The plans include an investment allowance covering the whole of the UK Continental Shelf to reduce the effective tax rate for investing companies.
The UK Government also plans to decrease the rate of the supplementary charge payable on profits from oil and gas production in the UK and UK Continental Shelf from 32% to 30%.
Ms Dugdale said the First Minister would receive support when she goes to the UK Government with her calls.
"But she must be reminded of the fact that she has at least six responsibilities to the oil and gas industry here in Scotland.
"She mentioned skills and innovation, but she also has responsibility for onshore business taxes, support for finding markets, supporting infrastructure and indeed diversifying the industry.
"So the same old answers about looking to Westminster for solutions just do not stack up.''
Robin Allan, chairman of the independent explorers' association Brindex, has spoken of a "huge crisis'', as he said the industry was ''close to collapse''.
Oil veteran Sir Ian Wood last week predicted job losses in the North Sea over the next 18 months as the company he founded, the Wood Group, announced a pay freeze and a cut in contractor rates.

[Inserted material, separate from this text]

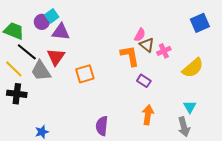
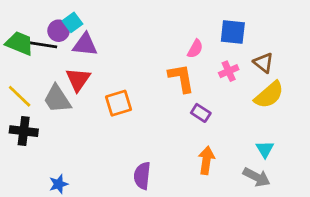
blue square: (200, 23) -> (233, 32), moved, turned 30
brown triangle: (147, 45) -> (264, 63), moved
black line: (27, 52) -> (42, 45), moved, turned -30
gray arrow: (184, 127) -> (257, 177), turned -48

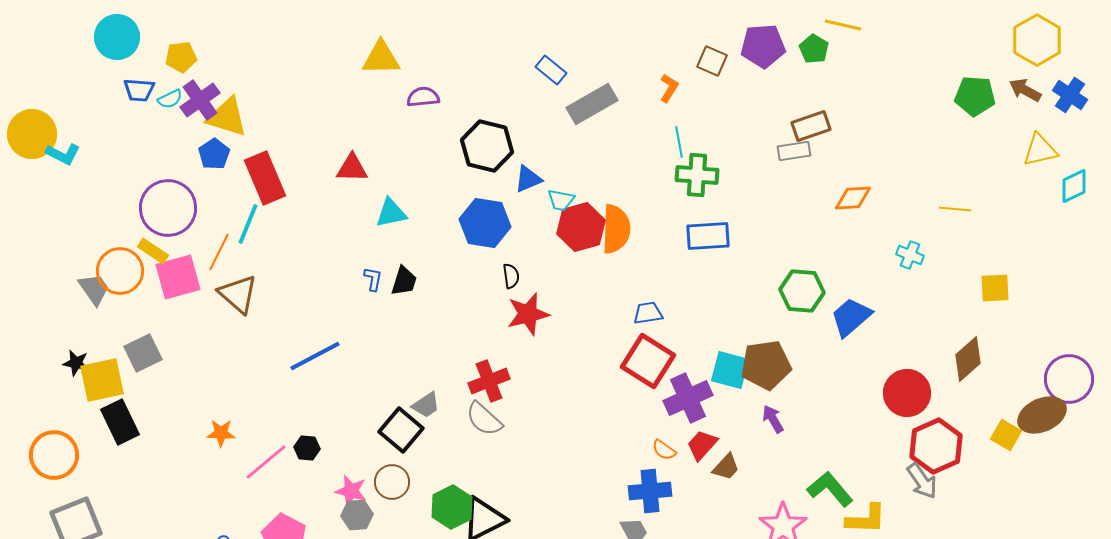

Economist Ronald MacDonald has said that oil prices could fall further below 60 US dollars (£38) a barrel to 40 US dollars (£25.60).
Scottish Government statistics predicted an oil price of over 110 US dollars (£70.40) a barrel, while Deputy First Minister and Finance Secretary John Swinney has suggested prices could return to this level next year.
Mr MacDonald's suggestion of further price falls would be "catastrophic'' for the industry, Ms Dugdale said.
"Has the Scottish Government done an assessment of the long-term impact of a falling oil price, and will they publish it?'' she asked.
Ms Sturgeon said: "We will continue to work with the industry doing the work that is required to support them.
"There is not a week that goes by probably that Fergus Ewing is not meeting with companies active in the North Sea oil and gas sector.''
Ms Sturgeon said the Scottish Government maintains a good relationship with Oil and Gas UK, and she will meet with its chief executive Malcolm Webb in January.
"In the interests of the consensus approach that I am genuinely keen to build, if there are specific proposals that any other party wants to bring forward then do so, but make them specific so that we can give them the serious consideration that we would want to,'' she added.